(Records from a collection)

------------------------------------------------

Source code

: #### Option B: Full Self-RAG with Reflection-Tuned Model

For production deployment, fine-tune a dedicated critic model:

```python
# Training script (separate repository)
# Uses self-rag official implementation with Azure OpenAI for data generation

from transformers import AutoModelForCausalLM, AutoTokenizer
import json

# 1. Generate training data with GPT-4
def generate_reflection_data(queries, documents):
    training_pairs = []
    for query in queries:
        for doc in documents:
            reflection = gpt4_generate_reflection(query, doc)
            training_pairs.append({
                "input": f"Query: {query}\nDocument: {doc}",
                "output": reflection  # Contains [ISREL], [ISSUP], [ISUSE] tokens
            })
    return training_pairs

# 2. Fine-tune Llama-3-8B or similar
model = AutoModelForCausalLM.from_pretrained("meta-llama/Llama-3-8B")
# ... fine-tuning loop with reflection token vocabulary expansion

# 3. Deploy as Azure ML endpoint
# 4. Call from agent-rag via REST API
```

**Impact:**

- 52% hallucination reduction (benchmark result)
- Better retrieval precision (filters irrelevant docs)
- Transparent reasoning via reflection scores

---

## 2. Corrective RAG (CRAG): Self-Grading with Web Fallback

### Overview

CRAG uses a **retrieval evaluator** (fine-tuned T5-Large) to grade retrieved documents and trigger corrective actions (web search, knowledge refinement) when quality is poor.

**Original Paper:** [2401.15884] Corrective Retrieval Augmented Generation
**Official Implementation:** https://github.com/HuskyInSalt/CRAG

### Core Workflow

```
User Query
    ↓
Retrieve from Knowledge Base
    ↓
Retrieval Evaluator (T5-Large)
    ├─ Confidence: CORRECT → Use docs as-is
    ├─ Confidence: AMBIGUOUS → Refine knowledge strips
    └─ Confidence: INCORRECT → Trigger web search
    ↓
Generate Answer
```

------------------------------------------------

Your reply should consist solely of the number of lines above that contain the word "Large".

▶ [Solution] 2